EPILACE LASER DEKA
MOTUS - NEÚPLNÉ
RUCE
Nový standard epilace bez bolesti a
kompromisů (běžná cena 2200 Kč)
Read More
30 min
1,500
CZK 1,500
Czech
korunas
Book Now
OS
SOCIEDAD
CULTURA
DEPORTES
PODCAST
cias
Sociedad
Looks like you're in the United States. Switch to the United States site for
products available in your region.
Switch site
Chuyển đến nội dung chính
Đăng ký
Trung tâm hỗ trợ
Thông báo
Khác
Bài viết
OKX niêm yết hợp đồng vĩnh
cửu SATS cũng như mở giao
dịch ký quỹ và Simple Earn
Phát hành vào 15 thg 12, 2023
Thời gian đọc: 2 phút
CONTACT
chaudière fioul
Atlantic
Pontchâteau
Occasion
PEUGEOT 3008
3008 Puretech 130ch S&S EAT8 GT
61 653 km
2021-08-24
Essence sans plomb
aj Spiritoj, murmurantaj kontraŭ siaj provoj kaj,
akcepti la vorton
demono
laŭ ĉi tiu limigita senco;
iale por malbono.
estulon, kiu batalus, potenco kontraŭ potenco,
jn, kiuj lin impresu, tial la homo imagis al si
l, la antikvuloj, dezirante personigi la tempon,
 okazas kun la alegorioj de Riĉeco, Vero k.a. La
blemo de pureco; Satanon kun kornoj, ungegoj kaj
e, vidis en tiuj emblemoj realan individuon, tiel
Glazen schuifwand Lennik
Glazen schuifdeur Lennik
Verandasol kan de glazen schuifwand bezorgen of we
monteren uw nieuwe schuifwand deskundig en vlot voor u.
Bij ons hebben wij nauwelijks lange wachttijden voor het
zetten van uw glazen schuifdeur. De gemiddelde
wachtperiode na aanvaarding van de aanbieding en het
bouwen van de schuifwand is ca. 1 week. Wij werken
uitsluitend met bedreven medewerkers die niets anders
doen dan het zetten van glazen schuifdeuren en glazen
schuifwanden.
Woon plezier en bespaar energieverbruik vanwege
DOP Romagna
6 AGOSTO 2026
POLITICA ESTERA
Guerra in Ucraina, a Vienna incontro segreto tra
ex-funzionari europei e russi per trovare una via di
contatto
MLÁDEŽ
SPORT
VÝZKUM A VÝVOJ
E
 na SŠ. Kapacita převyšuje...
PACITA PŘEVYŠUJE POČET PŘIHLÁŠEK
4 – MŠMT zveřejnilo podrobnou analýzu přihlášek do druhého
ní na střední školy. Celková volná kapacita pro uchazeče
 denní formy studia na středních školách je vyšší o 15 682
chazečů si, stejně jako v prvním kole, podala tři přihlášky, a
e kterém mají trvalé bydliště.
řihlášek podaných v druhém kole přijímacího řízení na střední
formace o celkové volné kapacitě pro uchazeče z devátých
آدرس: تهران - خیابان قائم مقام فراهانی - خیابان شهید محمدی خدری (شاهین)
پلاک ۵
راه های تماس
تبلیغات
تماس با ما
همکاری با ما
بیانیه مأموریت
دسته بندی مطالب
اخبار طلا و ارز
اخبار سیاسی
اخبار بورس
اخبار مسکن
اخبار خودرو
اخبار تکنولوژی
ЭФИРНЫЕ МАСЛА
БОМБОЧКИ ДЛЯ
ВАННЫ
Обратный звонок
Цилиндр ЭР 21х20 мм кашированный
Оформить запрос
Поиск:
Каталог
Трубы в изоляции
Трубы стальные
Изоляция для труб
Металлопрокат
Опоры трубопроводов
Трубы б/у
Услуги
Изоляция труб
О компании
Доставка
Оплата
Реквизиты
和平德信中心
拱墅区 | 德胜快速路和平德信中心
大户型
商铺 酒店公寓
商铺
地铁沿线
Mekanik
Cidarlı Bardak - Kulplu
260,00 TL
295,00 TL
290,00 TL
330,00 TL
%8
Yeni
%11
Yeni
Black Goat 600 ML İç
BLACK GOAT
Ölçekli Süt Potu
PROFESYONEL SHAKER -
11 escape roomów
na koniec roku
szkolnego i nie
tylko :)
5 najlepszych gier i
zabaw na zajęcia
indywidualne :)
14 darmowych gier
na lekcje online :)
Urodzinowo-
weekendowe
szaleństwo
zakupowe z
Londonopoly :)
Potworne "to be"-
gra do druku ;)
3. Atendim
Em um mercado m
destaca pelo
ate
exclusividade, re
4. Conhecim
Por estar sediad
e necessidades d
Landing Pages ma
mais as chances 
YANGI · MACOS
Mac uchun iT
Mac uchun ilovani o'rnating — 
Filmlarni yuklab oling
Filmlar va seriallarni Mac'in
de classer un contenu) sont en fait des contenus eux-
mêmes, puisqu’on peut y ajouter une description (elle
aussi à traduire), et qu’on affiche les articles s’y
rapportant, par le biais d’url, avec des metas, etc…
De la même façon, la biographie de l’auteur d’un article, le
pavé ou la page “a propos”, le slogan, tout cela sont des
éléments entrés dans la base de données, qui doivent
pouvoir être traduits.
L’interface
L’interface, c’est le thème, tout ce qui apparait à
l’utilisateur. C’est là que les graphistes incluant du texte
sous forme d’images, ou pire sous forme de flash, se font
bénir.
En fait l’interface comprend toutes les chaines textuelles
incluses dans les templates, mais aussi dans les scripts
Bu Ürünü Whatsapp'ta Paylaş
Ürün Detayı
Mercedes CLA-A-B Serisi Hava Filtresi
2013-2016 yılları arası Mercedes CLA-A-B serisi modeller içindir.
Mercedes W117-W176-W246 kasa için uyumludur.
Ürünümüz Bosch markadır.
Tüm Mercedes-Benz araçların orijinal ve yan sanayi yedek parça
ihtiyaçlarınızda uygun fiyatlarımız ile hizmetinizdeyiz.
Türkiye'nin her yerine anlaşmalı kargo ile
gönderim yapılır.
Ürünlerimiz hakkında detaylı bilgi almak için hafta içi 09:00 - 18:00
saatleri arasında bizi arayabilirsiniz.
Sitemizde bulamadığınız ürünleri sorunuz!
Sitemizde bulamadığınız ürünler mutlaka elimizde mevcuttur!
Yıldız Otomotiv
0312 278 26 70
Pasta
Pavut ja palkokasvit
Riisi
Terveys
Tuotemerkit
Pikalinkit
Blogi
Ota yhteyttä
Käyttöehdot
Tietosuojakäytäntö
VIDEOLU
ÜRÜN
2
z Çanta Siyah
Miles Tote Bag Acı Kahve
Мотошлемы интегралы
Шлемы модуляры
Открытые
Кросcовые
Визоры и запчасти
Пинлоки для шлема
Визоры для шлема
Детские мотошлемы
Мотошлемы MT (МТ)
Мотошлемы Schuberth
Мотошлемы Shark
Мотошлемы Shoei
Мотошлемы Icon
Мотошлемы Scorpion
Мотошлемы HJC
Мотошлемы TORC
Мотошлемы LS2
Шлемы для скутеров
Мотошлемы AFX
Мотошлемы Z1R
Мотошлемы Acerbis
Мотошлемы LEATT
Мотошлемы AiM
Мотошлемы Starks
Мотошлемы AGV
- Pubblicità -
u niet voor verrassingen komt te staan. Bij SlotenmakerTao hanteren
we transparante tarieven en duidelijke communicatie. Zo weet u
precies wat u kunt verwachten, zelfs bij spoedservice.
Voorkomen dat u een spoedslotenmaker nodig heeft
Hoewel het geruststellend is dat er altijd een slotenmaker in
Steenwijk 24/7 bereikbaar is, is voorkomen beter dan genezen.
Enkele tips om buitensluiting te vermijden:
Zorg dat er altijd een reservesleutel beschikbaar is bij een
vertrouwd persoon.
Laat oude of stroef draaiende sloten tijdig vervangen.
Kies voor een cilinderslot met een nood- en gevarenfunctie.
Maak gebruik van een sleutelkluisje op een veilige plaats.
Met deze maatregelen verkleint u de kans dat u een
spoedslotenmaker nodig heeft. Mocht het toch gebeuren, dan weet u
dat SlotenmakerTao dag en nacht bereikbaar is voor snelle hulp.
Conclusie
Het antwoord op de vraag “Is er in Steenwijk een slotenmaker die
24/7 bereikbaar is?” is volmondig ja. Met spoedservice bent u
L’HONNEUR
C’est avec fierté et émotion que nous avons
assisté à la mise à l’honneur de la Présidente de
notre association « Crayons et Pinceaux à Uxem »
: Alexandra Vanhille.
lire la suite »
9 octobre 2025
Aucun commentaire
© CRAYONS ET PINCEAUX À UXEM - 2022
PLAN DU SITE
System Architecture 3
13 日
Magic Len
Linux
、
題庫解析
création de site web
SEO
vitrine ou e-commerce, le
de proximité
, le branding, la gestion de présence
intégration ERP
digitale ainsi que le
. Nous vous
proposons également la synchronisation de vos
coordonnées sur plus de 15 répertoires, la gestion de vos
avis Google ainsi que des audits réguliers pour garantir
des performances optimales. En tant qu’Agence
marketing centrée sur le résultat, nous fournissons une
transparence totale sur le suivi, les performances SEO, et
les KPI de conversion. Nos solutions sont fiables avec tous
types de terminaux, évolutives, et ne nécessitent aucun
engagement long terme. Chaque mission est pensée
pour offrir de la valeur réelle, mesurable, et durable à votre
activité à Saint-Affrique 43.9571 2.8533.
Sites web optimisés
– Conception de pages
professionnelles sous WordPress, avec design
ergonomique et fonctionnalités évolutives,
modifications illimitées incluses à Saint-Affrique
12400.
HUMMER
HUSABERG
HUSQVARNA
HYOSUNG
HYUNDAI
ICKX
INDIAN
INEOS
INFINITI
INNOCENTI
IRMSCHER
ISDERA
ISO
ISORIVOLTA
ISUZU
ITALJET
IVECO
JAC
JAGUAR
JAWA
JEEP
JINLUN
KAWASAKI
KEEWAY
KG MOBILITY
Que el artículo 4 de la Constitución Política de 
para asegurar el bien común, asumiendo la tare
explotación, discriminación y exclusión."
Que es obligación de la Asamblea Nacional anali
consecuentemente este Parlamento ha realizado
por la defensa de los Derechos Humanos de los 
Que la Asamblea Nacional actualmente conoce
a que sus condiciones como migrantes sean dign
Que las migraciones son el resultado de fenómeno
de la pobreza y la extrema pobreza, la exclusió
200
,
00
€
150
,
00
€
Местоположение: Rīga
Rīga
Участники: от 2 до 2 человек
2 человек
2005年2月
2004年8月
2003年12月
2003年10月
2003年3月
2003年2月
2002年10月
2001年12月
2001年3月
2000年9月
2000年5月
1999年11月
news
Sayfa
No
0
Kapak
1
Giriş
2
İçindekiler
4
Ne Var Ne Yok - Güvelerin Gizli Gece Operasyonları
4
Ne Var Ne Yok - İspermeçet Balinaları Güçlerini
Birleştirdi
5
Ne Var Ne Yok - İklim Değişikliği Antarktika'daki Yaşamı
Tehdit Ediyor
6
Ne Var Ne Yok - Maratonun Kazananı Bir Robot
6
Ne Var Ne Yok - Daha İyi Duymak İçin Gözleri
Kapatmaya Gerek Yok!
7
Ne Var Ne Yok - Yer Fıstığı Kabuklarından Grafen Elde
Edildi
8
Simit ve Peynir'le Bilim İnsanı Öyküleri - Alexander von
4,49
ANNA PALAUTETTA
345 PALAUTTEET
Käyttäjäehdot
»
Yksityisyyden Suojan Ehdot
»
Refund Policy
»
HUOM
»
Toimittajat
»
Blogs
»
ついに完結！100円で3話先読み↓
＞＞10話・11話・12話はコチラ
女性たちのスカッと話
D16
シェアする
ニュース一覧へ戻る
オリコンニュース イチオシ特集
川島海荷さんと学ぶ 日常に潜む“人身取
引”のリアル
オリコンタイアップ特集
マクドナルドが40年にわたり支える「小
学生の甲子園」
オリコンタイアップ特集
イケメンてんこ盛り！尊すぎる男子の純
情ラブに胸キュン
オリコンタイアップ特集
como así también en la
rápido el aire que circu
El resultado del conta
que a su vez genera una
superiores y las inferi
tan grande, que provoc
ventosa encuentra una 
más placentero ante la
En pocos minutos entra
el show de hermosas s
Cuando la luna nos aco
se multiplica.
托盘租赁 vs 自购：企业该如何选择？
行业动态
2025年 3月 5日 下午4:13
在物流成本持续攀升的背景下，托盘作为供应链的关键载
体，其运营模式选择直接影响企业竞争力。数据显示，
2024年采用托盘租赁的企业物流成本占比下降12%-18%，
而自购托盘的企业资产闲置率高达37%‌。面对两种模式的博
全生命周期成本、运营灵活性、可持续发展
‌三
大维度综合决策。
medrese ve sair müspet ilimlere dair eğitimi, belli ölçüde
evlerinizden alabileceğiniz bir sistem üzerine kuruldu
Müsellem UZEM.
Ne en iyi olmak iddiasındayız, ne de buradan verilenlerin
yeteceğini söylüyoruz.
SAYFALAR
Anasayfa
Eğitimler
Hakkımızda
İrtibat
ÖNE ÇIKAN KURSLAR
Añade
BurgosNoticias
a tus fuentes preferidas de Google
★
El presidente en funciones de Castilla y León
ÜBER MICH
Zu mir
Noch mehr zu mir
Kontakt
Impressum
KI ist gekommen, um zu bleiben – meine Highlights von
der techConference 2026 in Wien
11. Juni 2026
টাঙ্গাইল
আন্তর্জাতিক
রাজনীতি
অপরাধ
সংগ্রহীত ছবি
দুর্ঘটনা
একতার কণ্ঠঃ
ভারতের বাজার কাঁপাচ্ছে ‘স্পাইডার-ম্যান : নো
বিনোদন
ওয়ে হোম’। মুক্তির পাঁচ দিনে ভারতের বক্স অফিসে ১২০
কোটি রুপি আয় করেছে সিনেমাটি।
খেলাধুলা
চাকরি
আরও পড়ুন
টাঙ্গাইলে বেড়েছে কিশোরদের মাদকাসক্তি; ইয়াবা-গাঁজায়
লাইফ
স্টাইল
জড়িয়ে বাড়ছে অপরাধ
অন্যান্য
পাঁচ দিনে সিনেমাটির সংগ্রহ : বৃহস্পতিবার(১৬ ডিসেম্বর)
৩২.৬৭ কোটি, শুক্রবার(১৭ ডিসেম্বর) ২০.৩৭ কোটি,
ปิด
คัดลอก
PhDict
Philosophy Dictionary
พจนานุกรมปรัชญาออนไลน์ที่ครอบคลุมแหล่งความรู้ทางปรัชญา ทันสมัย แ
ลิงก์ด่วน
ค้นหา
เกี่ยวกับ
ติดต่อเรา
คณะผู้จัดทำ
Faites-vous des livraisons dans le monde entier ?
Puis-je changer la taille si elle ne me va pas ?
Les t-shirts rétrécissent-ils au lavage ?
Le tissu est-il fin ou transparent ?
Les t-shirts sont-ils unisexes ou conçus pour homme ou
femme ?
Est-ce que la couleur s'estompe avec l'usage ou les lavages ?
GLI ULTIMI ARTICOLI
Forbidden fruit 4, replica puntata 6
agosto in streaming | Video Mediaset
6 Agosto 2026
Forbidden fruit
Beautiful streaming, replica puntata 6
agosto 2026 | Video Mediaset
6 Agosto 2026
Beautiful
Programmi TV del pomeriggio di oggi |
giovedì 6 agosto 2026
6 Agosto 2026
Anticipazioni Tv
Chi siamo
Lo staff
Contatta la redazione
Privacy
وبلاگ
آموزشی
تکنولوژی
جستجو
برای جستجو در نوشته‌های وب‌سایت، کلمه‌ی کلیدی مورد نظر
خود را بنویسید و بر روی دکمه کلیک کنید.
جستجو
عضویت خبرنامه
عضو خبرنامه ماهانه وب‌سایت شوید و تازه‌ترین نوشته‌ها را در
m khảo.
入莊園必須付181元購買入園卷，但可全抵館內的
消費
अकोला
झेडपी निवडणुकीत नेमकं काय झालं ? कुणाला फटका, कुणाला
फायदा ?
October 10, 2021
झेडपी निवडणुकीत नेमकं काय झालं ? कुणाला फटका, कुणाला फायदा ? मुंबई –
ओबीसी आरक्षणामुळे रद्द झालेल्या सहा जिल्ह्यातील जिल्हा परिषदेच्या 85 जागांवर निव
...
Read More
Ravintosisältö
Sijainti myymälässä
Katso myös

* Task *
Taking the material above, extract exactly and only the lines from the line with "estulon, kiu batalus, potenco" to the line with "schuifwanden.", inclusive of both.

* Exercise solution *
estulon, kiu batalus, potenco kontraŭ potenco,
jn, kiuj lin impresu, tial la homo imagis al si
l, la antikvuloj, dezirante personigi la tempon,
 okazas kun la alegorioj de Riĉeco, Vero k.a. La
blemo de pureco; Satanon kun kornoj, ungegoj kaj
e, vidis en tiuj emblemoj realan individuon, tiel
Glazen schuifwand Lennik
Glazen schuifdeur Lennik
Verandasol kan de glazen schuifwand bezorgen of we
monteren uw nieuwe schuifwand deskundig en vlot voor u.
Bij ons hebben wij nauwelijks lange wachttijden voor het
zetten van uw glazen schuifdeur. De gemiddelde
wachtperiode na aanvaarding van de aanbieding en het
bouwen van de schuifwand is ca. 1 week. Wij werken
uitsluitend met bedreven medewerkers die niets anders
doen dan het zetten van glazen schuifdeuren en glazen
schuifwanden.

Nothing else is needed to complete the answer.